Cloud-init Troubleshooting

Below are some of the commands I found useful when troubleshooting cloud-init and my cloud-config YAML files. These commands aided in me discovering that my YAML files were malformed and the reason why configurations established in the cloud-config YAML file were not reaching the virtual machines that they were applied to.

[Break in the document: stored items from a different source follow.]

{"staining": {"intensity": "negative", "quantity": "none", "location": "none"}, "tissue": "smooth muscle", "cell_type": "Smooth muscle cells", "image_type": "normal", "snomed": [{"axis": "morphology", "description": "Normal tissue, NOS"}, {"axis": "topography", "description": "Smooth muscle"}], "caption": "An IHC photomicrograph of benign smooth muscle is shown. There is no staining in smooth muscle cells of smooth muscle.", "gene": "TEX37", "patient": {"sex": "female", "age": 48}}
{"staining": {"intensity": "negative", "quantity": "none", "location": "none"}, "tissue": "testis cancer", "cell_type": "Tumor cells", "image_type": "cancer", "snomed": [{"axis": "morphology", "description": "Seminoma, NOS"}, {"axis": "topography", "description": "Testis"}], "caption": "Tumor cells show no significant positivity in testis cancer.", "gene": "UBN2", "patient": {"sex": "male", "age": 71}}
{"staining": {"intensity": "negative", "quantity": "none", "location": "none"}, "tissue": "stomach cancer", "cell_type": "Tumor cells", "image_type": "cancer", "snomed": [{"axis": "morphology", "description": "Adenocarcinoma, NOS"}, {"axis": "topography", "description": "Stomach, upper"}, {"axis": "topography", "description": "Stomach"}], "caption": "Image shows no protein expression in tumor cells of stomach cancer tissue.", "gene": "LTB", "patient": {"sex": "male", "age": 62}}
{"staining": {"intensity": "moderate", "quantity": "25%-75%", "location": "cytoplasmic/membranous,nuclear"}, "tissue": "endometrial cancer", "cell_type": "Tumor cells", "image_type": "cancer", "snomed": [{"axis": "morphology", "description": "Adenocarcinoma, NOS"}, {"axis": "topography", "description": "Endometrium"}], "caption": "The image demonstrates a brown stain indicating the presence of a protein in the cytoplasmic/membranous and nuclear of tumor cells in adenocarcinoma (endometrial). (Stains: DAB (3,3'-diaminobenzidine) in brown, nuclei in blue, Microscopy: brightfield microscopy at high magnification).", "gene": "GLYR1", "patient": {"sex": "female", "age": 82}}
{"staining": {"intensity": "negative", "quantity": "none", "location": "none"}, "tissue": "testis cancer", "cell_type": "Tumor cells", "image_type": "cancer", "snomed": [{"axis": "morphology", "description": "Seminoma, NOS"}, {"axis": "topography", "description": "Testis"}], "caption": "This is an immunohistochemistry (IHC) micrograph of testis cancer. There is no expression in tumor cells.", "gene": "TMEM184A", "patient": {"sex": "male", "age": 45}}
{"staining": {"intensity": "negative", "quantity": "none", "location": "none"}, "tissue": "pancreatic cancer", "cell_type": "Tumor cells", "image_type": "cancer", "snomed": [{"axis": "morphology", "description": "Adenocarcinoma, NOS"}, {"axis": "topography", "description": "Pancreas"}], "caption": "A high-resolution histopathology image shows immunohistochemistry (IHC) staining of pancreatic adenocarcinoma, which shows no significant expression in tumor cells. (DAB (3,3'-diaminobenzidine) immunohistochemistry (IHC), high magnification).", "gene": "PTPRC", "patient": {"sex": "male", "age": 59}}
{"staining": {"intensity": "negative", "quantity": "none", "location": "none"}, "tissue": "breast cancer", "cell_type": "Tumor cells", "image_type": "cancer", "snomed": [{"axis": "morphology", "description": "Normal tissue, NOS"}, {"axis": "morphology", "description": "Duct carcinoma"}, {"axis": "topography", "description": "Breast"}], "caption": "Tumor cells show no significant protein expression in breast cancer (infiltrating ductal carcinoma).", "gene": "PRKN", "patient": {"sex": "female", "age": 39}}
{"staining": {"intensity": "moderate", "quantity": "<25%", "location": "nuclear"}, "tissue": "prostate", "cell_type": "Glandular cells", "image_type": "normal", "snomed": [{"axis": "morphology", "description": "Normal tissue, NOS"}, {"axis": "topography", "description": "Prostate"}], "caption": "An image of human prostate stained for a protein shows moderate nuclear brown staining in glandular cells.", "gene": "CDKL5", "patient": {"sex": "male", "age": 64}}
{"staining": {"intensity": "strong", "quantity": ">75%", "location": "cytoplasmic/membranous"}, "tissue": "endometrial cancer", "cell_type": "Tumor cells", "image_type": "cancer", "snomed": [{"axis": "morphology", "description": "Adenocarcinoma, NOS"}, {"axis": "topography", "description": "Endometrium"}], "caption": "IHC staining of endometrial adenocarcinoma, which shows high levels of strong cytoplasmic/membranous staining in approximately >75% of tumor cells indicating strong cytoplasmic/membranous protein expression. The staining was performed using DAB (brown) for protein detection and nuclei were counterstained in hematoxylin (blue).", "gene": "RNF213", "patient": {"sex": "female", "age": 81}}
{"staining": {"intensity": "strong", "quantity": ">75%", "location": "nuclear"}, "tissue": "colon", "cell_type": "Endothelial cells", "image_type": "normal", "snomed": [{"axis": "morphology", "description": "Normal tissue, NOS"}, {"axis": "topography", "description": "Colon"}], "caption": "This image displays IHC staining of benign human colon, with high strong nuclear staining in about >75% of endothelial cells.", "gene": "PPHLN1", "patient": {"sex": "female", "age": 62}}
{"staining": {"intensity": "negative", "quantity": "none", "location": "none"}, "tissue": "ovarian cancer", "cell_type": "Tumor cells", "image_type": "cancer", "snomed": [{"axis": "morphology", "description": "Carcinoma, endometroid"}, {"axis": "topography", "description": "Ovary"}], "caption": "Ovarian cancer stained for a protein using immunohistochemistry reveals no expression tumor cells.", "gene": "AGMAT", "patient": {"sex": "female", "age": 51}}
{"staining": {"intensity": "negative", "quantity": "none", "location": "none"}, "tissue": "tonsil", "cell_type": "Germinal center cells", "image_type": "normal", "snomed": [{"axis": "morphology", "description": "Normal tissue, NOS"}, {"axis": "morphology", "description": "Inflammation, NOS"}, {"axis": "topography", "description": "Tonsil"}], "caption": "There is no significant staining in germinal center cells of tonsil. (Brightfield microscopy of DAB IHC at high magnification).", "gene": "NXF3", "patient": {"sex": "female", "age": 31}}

  • cloud-init status --long - Shows cloud-init status and logs from the last run.
  • sudo journalctl -u cloud-init -u cloud-init-local -u cloud-config -u cloud-final -b 0 - Shows service logs from all cloud-init services that run on first boot.
  • sudo tail -n 200 /var/log/cloud-init.log & sudo tail -n 200 /var/log/cloud-init-output.log - Read out the latest cloud-init logs.

Summary of Achievements

With the initial phase of the DevSecOps Kubernetes Lab complete, we have successfully established a highly available K3s cluster. The following components are verified and operational:

  • High Availability Load Balancer
    • 2x Load Balancer VMs (HAProxy + Keepalived) configured for high availability.
    • Shared Virtual IP (VIP) operational at 10.1.3.1 across both nodes.
  • Control Plane (Master Nodes)
    • 3x Nodes joined to the cluster.
    • API Server accessible via the Load Balancer VIP.
  • Worker Nodes (Agent Nodes)
  • 3x Nodes registered and in Ready status.
  • Cluster Verification & Persistence
  • kubectl get nodes confirms all 6 nodes are healthy and joined.
  • Proxmox Snapshots: Created "Known Good Configuration" snapshots for all cluster VMs to provide a stable recovery point for future labs.

Next Steps

With the cluster successfully bootstrapped and highly available, the focus for further installments moves to workloads and observability:

  • First Application Deployment: Deploy a multi-replica NGINX web server to test the worker nodes and LoadBalancer VIP.
  • Implement GitOps (Flux): Transition from manual kubectl applies to a declarative GitOps model.
  • Secrets Management: Integrate SOPS+AGE to manage sensitive cluster configuration securely.
  • Resilience Testing: Perform failover testing on the HAProxy/Keepalived Load Balancer to ensure the VIP (10.1.3.1) transitions correctly.

Potential future project ideas

  • GitOps: Flux/Argo CD, manage cluster apps declaratively.
  • CI/CD: Build, Scan, Deploy pipelines (GitHub Actions, GitLab CI, Gitea Runner)
  • Secrets: Implement external secrets manager (Vault/SOPS+AGE)
  • Resilience Testing: Simulate failover, document findings/test results.